Non serve a Marchionne di ricordare che alla ex Bertone sia stato investito un miliardo e a Pomigliano 800 milioni; non gli serve far capire che le politiche di un grande gruppo sono costrette a muoversi sul tapis roulant dei mercati internazionali e a tener conto dei loro cambiamenti. E non serve neppure ribadire che la Fiat resterà in Italia nonostante la persistenza di un conto economico che non riesce a diventare minimamente attivo.
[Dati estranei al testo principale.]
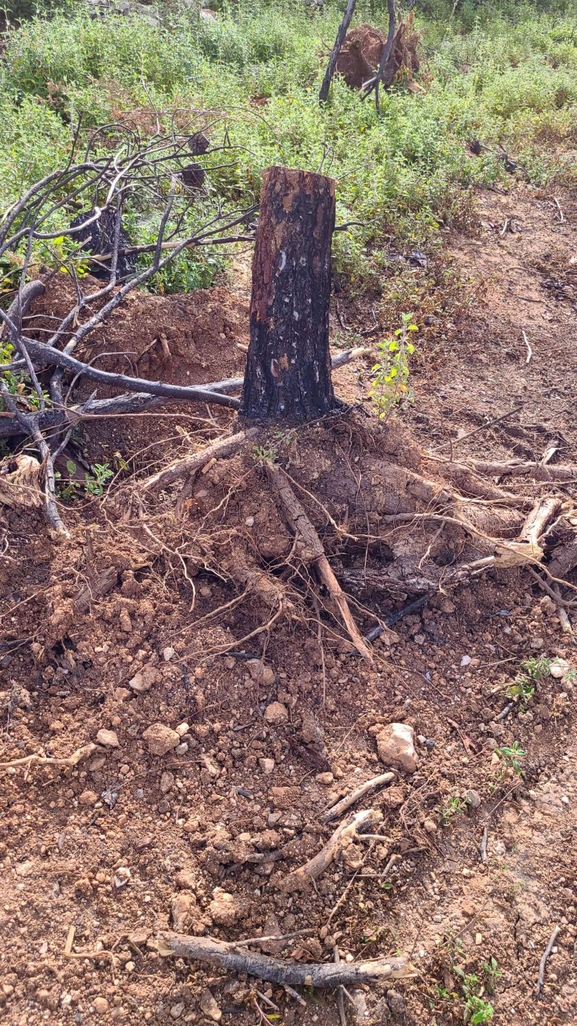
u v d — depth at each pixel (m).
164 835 2.57
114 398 3.79
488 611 3.49
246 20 11.70
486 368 5.20
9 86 8.12
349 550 3.46
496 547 3.44
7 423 3.62
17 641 2.96
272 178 3.00
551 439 4.55
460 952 2.42
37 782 2.62
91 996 2.20
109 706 2.80
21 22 9.58
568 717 3.15
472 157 8.35
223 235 5.63
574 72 12.02
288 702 2.97
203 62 9.28
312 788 2.75
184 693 2.89
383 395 3.55
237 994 2.27
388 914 2.49
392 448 3.51
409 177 6.81
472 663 3.29
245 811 2.66
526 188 8.14
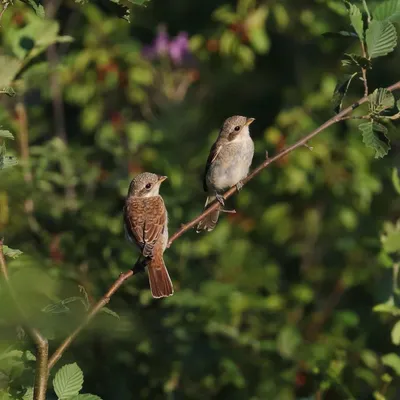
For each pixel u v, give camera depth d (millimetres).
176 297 12102
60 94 14977
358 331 13164
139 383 12164
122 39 15203
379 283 10547
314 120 15398
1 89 7887
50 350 10141
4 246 7129
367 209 15695
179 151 15938
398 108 8398
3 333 6258
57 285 6875
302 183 14859
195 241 13500
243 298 12961
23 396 7500
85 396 7059
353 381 11680
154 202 10836
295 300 13938
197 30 17609
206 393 12398
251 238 15711
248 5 14867
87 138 15664
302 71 17578
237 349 12586
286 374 12258
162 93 16438
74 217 12305
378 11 8719
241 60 14867
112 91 15375
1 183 11414
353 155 15109
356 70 8773
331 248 16641
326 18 15664
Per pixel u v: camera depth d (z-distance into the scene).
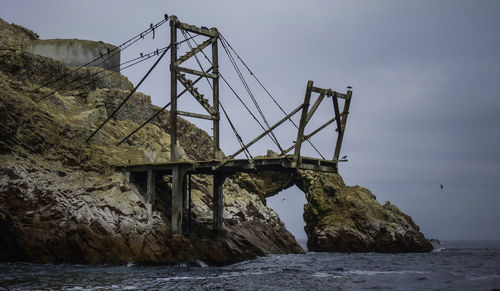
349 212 65.44
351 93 36.19
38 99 42.88
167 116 59.91
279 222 56.00
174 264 35.09
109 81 53.38
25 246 31.55
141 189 39.19
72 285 24.50
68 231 32.88
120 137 46.44
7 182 32.25
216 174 41.06
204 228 40.91
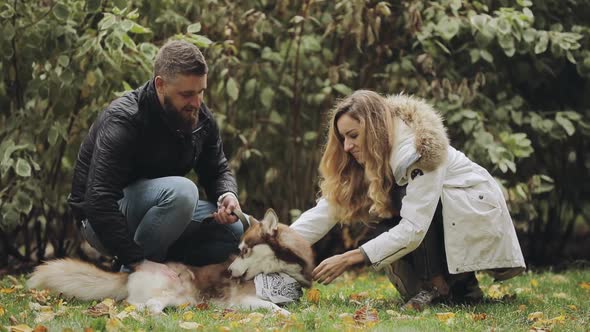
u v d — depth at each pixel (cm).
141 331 351
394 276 455
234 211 463
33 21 593
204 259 501
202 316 394
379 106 427
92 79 587
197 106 436
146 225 463
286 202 713
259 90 682
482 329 373
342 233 703
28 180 608
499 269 449
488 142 646
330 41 693
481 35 655
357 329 354
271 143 705
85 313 396
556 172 747
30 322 379
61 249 688
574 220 771
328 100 692
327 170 456
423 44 650
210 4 652
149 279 425
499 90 708
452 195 425
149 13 651
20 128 610
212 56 653
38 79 591
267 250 442
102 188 430
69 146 648
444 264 445
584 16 720
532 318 408
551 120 686
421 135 416
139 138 448
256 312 398
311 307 416
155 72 433
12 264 689
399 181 422
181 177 466
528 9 641
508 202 668
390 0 683
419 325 372
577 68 684
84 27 614
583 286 550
È facile fare paragoni con la Volkswagen, un gruppo che può contare su di un mercato interno assai più ampio e affezionato e che, soprattutto, ha potuto usufruire di riforme al momento giusto e di un sistema di relazioni industriali assai più solido e responsabile di quello italiano (l’ad sottolinea le 70 cause intentate dalla Fiom, ma dimentica di richiamare il mantello di Arlecchino delle sentenze caratterizzate da differenti orientamenti a seconda dei tribunali).
Il Governo si è mosso con cautela nonostante le pressioni ad agire (per fare che, poi?). Per alcuni giorni è sembrato persino problematico poter incontrare Sergio Marchionne (che invero non ha mai fatto storie a confrontarsi con i propri interlocutori). Poi, si è saputo che Monti lo incontrerà sabato insieme al “giovin signore” che rappresenta la famiglia azionista (o ciò che resta di essa). L’incontro deve servire, almeno, a capire le intenzioni dell’azienda, cercando di farsi carico dei suoi problemi e di contribuire, nella misura del possibile, ad affrontarli.
I margini di iniziativa del Governo sono modesti: vanno poco al di là della moral suasion. Ma se si intravedesse l’opportunità di provvedimenti che siano nella disponibilità dell’esecutivo e che non violino nessuna regola riguardante il divieto degli aiuti di Stato, ma che si muovano sul versante del recupero di maggiore produttività e di migliori condizioni di lavoro, il sistema Paese deve reagire con giudizio e responsabilità.
Quando la Fiat mise in campo le sue esigenze per gli stabilimenti di Pomigliano e di Mirafiori venne sottoposta a un vero e proprio linciaggio mediatico. Anche adesso sembra esservi maggiore comprensione per il problemi posti dai possibili acquirenti dell’Alcoa in tema di costi dell’energia che non per le misure necessarie a preservare la resistibile vocazione del Lingotto nel rimanere saldamente attaccato alle proprie radici. Il Paese – il secondo in Europa per importanza dell’industria manifatturiera – corre dei pericoli serissimi. Da un lato, nel profondo Sud, l’Ilva rischia la chiusura con pesanti ricadute sull’intera struttura produttiva italiana; dall’altro capo della penisola è l’industria dell’auto, con il suo carico di indotto, che può definitivamente “correre al di là del mare”.
Quanto grandi siano le colpe di forze irresponsabili, nella magistratura e nel sindacato, sta sotto gli occhi di tutti.